Dr. del Campo’s research uses GenAI for every step of the design process including 2D models for things like floors and exteriors, and 3D models for shapes of the rooms, buildings, and volume of the room. The analysis informs design decisions.
del Campo notes that there are some DEI implications for the tools he’s developing. “One of the observations that brought us to develop the ‘Common House’ (Plangenerator) project is that the existing apartment and house plan datasets are heavily biased towards European and U.S. housing. They do not contain plans from other regions of the world; thus, most cultures are underrepresented.”
To counterbalance that, del Campo and his team made a global data collection effort, collecting plans and having them labeled by local architects and architecture students. “This not only ensured a more diverse dataset but also increased the quality of the semantic information in the dataset.”

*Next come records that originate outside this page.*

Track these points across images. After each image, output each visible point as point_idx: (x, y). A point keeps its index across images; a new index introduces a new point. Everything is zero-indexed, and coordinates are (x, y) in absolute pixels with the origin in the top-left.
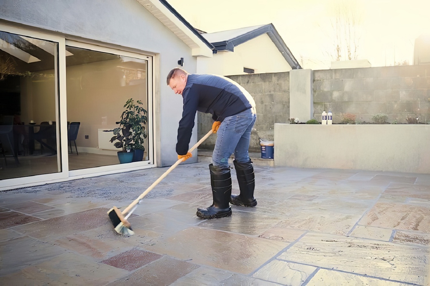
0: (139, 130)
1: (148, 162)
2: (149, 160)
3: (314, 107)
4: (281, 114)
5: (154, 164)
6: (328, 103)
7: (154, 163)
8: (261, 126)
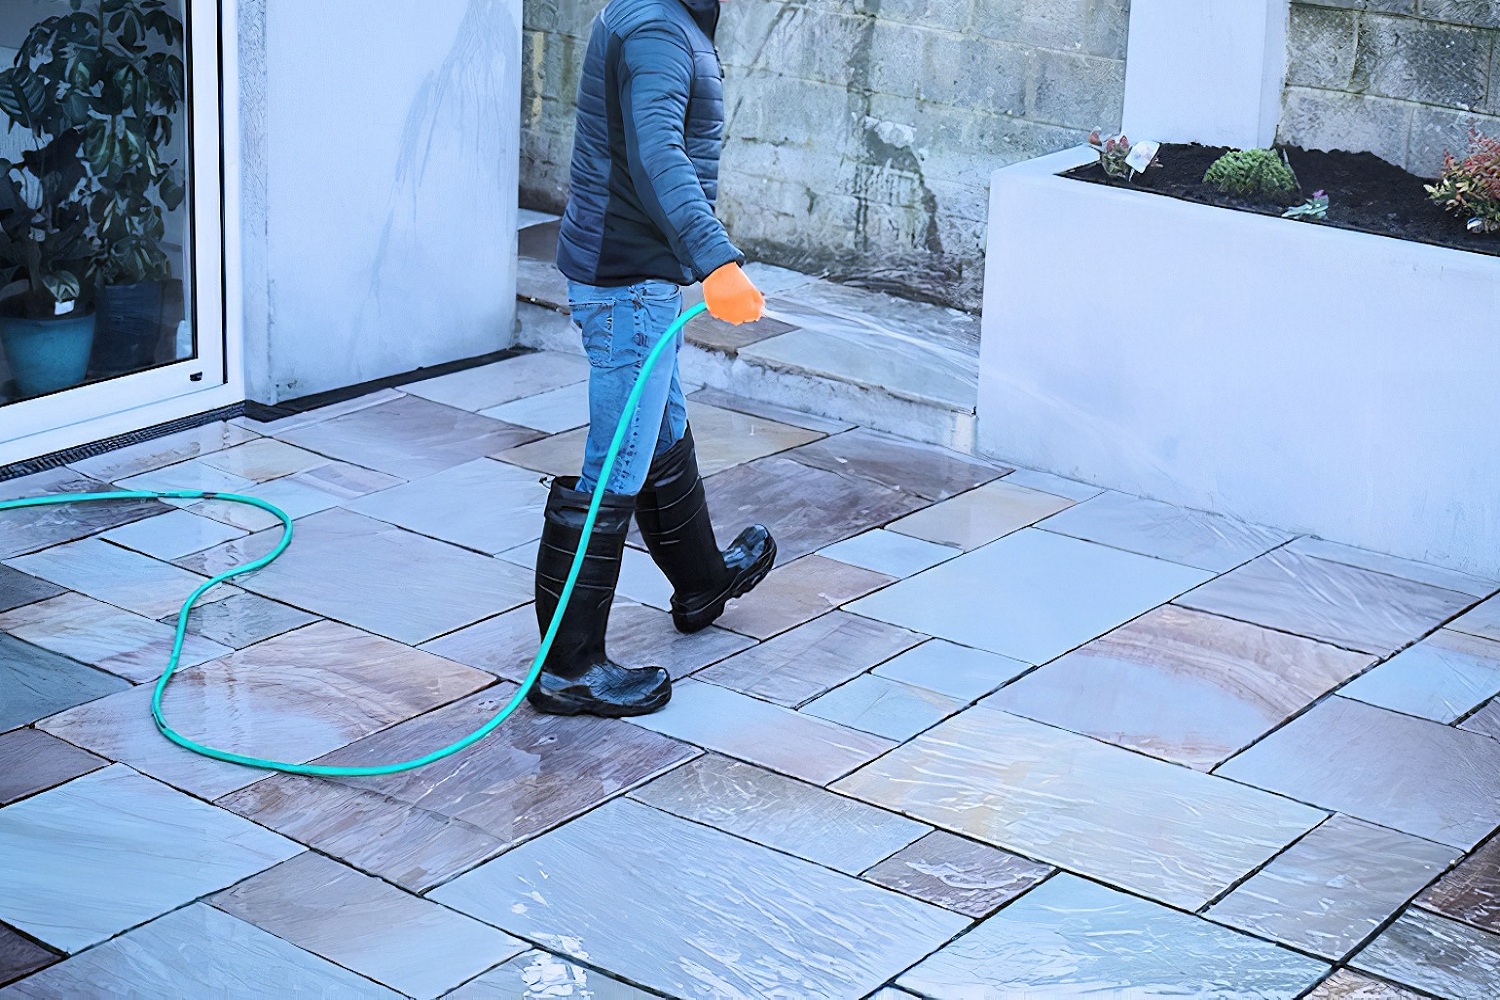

How technology supports del Campo’s work
Also from ITS, the Advanced Research Computing (ARC) team provides support to del Campo’s work.
“We requested allocations from the U-M Research Computing Package for high-performance computing (HPC) services in order to train two models. One focuses on the ‘Common House’ plan generator, and the other focuses on the ‘Model Mine’ dataset to create 3D models based,” said del Campo.
Additionally, they used HPC allocations from the UMRPC in the creation of a large-scale artwork called MOSAIC which consists of over 20,000 AI-generated images, organized in a color gradient.
“We used HPC to run the algorithm that organized the images. Due to the necessary high resolution of the image, this was only possible using HPC.”
“Dr. del Campo’s work is really novel, and it is different from the type of research that is usually processed on Great Lakes. I am impressed by the creative ways Dr. del Campo is applying ITS resources in a way that we did not think was possible,” said Brock Palen, director of the ITS Advanced Research Computing.